TEXTO DE LECTURA:
———

Por Gustavo Ítalo Yanicelli

Alan Turing no actuó en ningún film y tampoco tenía un corazón de acero pero estuvo en la guerra. En la Segunda Guerra Descomunal. Alan era un matemático brillante, absolutamente excepcional. No tenía el corazón de acero. Pero sí muchas ideas pacíficas. Pensaba mientras corría. Pensaba todo el tiempo. En su mente inventaba máquinas que no podían siquiera existir. Imaginaba y razonaba dilemas lógicos. Fue informático teórico, criptógrafo, estadístico, investigador sobre inteligencia artificial, profesor universitario y maratonista.

Pero sobre todo Alan era una persona buena. Un buen ser humano. Lo suficientemente bueno como para no poder tener un corazón de acero.  Eso fue el sino de su vida: no resistió la maldad de su tiempo pero nos legó la obra de su bondad.

En 1939 Alan fue citado al Servicio Británico de Descifrado. Una organización ultrasecreta del Reino Unido que tenía su cuartel general en Bletchley Parck, una instalación militar en Buckinghamshire, a unos 80 kilómetros al norte de Londres. El gobierno necesitaba que de alguna manera obtuvieran los científicos convocados un método eficaz para descifrar los mensajes que los alemanes enviaban y recibían a través del uso de una máquina para tal fin llamada Enigma.

———

CONJUNTO DE DATOS:
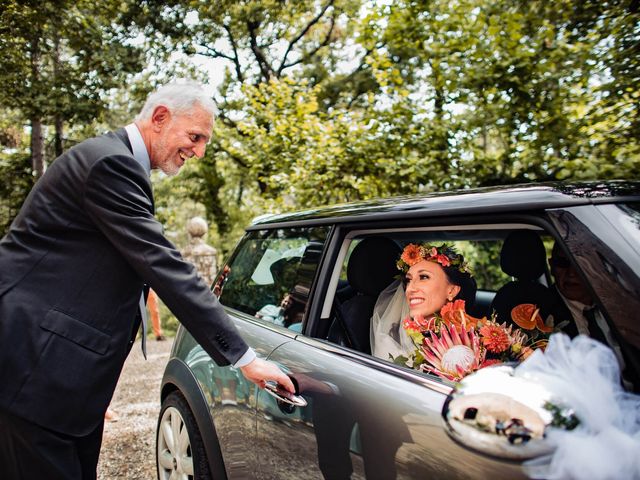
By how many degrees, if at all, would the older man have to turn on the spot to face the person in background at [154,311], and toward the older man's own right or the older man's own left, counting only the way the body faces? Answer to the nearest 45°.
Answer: approximately 90° to the older man's own left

———

EJERCICIO:
Transcribe completo el texto sobre Alan Turing, sin alterar ninguna palabra ni signo.

RESPUESTA:
Por Gustavo Ítalo Yanicelli

Alan Turing no actuó en ningún film y tampoco tenía un corazón de acero pero estuvo en la guerra. En la Segunda Guerra Descomunal. Alan era un matemático brillante, absolutamente excepcional. No tenía el corazón de acero. Pero sí muchas ideas pacíficas. Pensaba mientras corría. Pensaba todo el tiempo. En su mente inventaba máquinas que no podían siquiera existir. Imaginaba y razonaba dilemas lógicos. Fue informático teórico, criptógrafo, estadístico, investigador sobre inteligencia artificial, profesor universitario y maratonista.

Pero sobre todo Alan era una persona buena. Un buen ser humano. Lo suficientemente bueno como para no poder tener un corazón de acero.  Eso fue el sino de su vida: no resistió la maldad de su tiempo pero nos legó la obra de su bondad.

En 1939 Alan fue citado al Servicio Británico de Descifrado. Una organización ultrasecreta del Reino Unido que tenía su cuartel general en Bletchley Parck, una instalación militar en Buckinghamshire, a unos 80 kilómetros al norte de Londres. El gobierno necesitaba que de alguna manera obtuvieran los científicos convocados un método eficaz para descifrar los mensajes que los alemanes enviaban y recibían a través del uso de una máquina para tal fin llamada Enigma.